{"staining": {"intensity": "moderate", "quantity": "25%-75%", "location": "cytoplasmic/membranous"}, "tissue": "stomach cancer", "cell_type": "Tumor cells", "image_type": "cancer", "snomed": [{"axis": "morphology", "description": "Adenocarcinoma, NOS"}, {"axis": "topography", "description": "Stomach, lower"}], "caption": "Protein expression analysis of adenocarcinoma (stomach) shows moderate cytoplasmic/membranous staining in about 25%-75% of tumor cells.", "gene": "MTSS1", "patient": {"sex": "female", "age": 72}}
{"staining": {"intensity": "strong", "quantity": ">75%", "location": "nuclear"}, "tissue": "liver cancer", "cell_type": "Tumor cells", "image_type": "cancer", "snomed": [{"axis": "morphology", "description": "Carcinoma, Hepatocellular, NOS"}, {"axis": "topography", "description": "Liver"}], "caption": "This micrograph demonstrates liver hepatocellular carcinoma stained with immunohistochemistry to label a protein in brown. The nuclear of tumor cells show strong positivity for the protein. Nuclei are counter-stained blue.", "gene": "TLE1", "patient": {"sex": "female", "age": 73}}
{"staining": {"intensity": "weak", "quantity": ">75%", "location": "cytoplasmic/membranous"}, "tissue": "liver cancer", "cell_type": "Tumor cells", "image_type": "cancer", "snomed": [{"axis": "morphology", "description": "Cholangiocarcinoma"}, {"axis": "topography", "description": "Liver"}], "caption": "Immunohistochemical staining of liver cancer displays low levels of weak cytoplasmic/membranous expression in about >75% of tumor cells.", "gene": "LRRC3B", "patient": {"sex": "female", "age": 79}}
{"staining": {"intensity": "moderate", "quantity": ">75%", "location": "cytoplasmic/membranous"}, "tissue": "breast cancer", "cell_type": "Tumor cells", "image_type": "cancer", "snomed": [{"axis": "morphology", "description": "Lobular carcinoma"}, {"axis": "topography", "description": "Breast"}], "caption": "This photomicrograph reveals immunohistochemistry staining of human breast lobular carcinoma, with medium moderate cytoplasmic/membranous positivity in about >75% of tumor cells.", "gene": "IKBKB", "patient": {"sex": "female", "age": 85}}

*Work instruction*: Looking at the data above, write out exactly the lines that start at the one containing "micrograph demonstrates liver" and end at the one containing "staining of liver"; include both and nothing beyond.

*Exercise answer*:
{"staining": {"intensity": "strong", "quantity": ">75%", "location": "nuclear"}, "tissue": "liver cancer", "cell_type": "Tumor cells", "image_type": "cancer", "snomed": [{"axis": "morphology", "description": "Carcinoma, Hepatocellular, NOS"}, {"axis": "topography", "description": "Liver"}], "caption": "This micrograph demonstrates liver hepatocellular carcinoma stained with immunohistochemistry to label a protein in brown. The nuclear of tumor cells show strong positivity for the protein. Nuclei are counter-stained blue.", "gene": "TLE1", "patient": {"sex": "female", "age": 73}}
{"staining": {"intensity": "weak", "quantity": ">75%", "location": "cytoplasmic/membranous"}, "tissue": "liver cancer", "cell_type": "Tumor cells", "image_type": "cancer", "snomed": [{"axis": "morphology", "description": "Cholangiocarcinoma"}, {"axis": "topography", "description": "Liver"}], "caption": "Immunohistochemical staining of liver cancer displays low levels of weak cytoplasmic/membranous expression in about >75% of tumor cells.", "gene": "LRRC3B", "patient": {"sex": "female", "age": 79}}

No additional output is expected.